### Work to be completed:
Below are the records; copy each line in which "Бишкек" can be found.

###

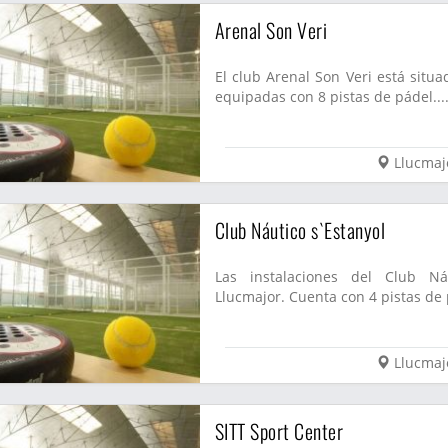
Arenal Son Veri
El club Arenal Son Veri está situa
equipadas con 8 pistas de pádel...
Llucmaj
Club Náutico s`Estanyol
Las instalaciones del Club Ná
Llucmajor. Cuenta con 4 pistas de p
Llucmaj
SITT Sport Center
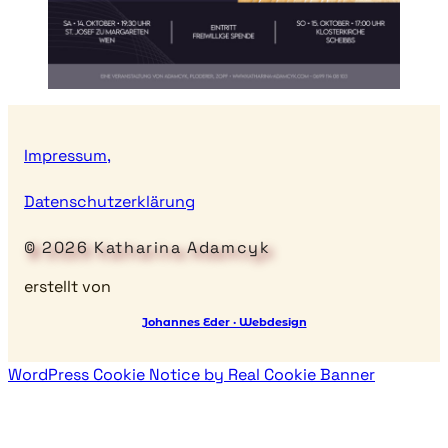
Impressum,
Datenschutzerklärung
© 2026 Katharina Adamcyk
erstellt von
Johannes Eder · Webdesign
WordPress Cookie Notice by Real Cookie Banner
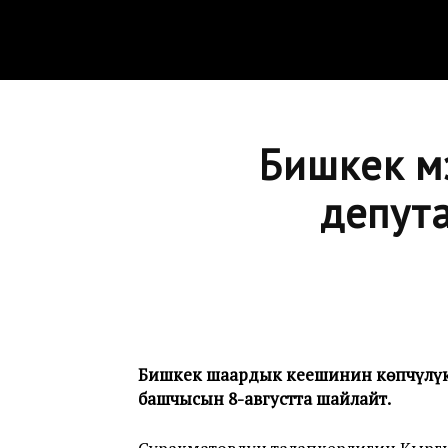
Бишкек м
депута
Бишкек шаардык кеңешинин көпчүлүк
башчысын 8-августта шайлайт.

###

### Answer for the task:
Бишкек м
Бишкек шаардык кеңешинин көпчүлүк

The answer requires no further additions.